Chief executive of Mencap
- In office 2005 – 1 November 2008

= Jo Williams =

British administrator and social worker

Dame Josephine Williams (born 8 July 1948), known as Jo Williams, is a British administrator and social worker who was the chief executive of Mencap until 1 November 2008. She chaired the Care Quality Commission between 2010 and 2012.

==Career==
Josephine Williams was born in Fishpool, Bury, Lancashire. She studied Sociology and Social Studies at Keele University. She changed her name to Williams (the name of her partner) whilst working as principal officer for Cheshire Social Services Department in the 1980s. She progressed in seniority to become second in command before being promoted to Director of Social Services in Wigan. She later returned to Cheshire as Director of Social Services. She was appointed as chief executive of Mencap in 2005 and remained in post until 2008.

Williams was appointed Dame Commander of the Order of the British Empire (DBE) in the 2007 New Year Honours for "services to people with learning disabilities".

An article in The Independent accused Williams of using her authority as head of the CQC to carry out a campaign to smear fellow board member and whistle-blower Kay Sheldon, including commissioning a taxpayer funded psychiatric evaluation of Sheldon.

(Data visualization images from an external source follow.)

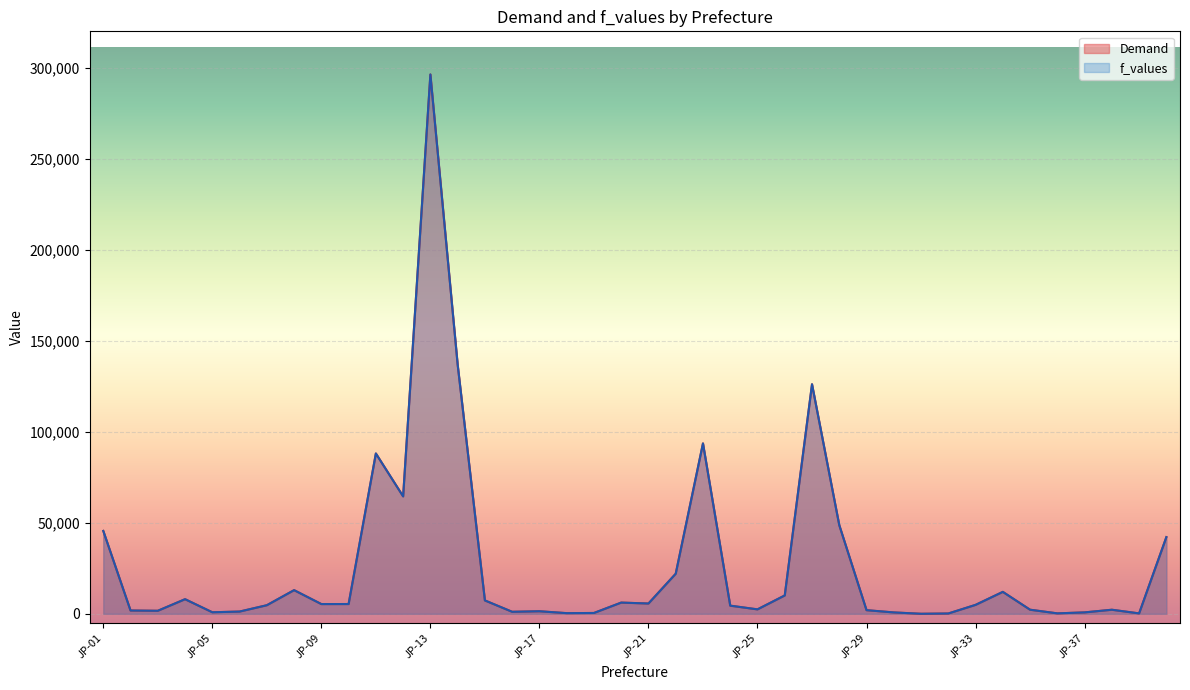

Between JP-08 and JP-27, which series saw the biggest shift?

Demand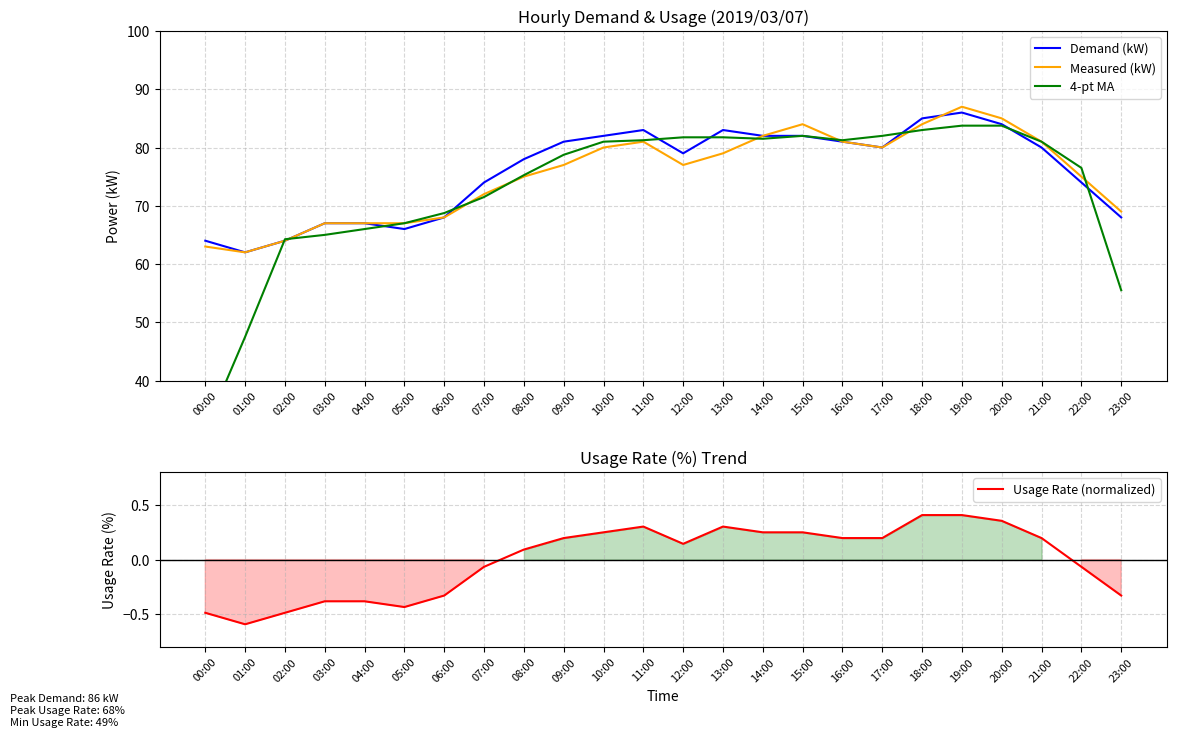

Which category has the highest value in the Demand (kW) series?

19:00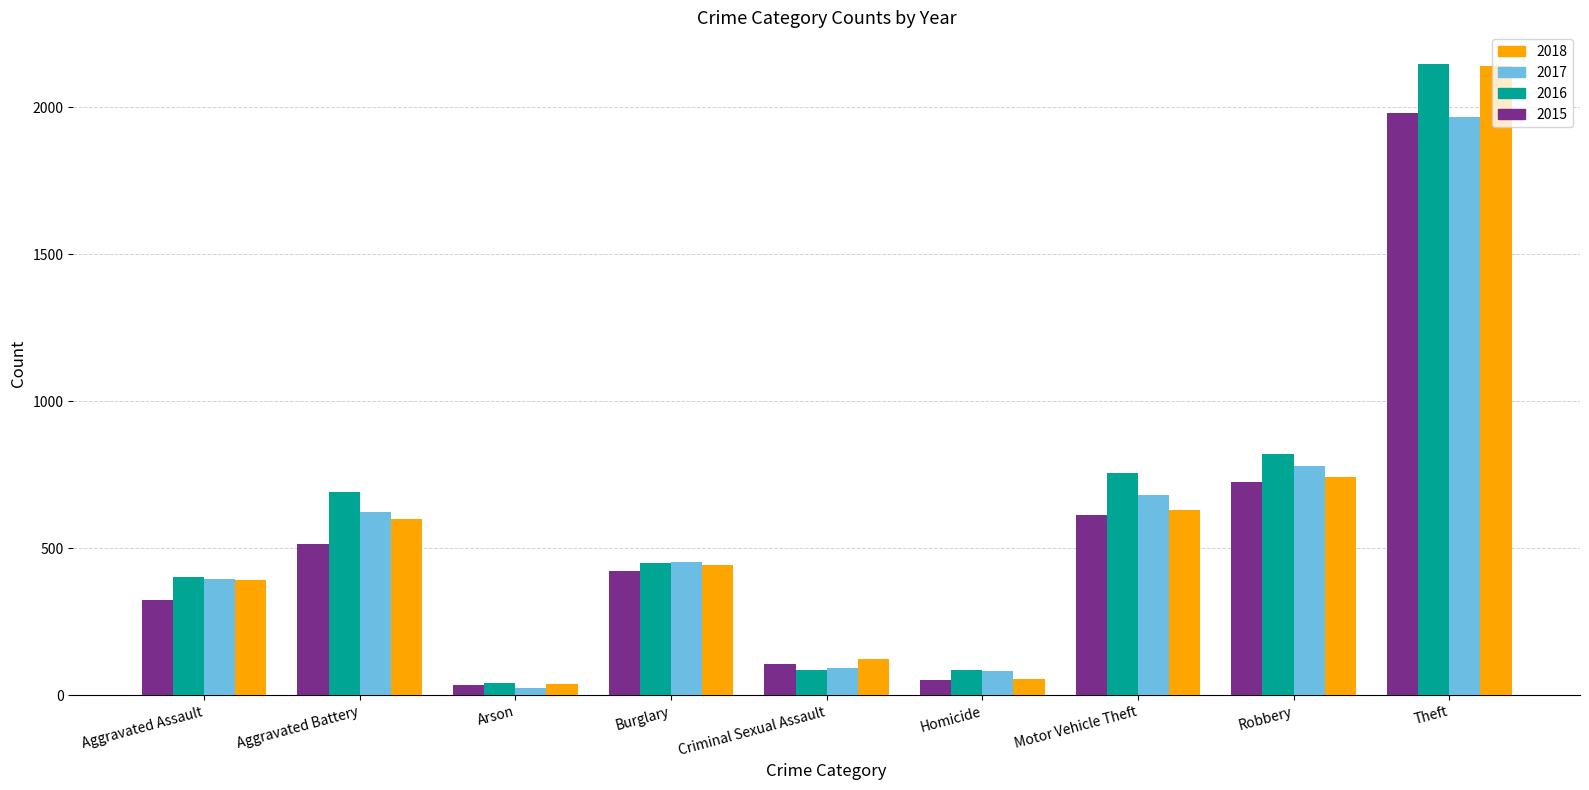

What is the difference between the second highest and minimum values in the 2017 series?

757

On 7 September 2012, Dame Jo Williams announced her resignation as Chair of CQC. The CQC chair was forced to apologise to MPs after she reiterated her allegations about Sheldon before a Health Select Committee reviewing CQC accountability.

In May 2014 it was announced that Williams had been appointed as Independent Chair of the East Cheshire Caring Together Executive Board. However, the move was criticised by local councillors at the Cheshire East Council meeting on 14 May after they learned that the council's Health and Wellbeing Scrutiny Committee had not been notified of the appointment. On 15 May, Caring Together announced that Dame Williams and the Caring Together Executive Board had jointly decided that she would not be taking up the role.

Williams became Pro-Chancellor and Chair of Council at Keele University in 2018. She was appointed Chair of the Alder Hey Children's Hospital Trust Board in February 2019.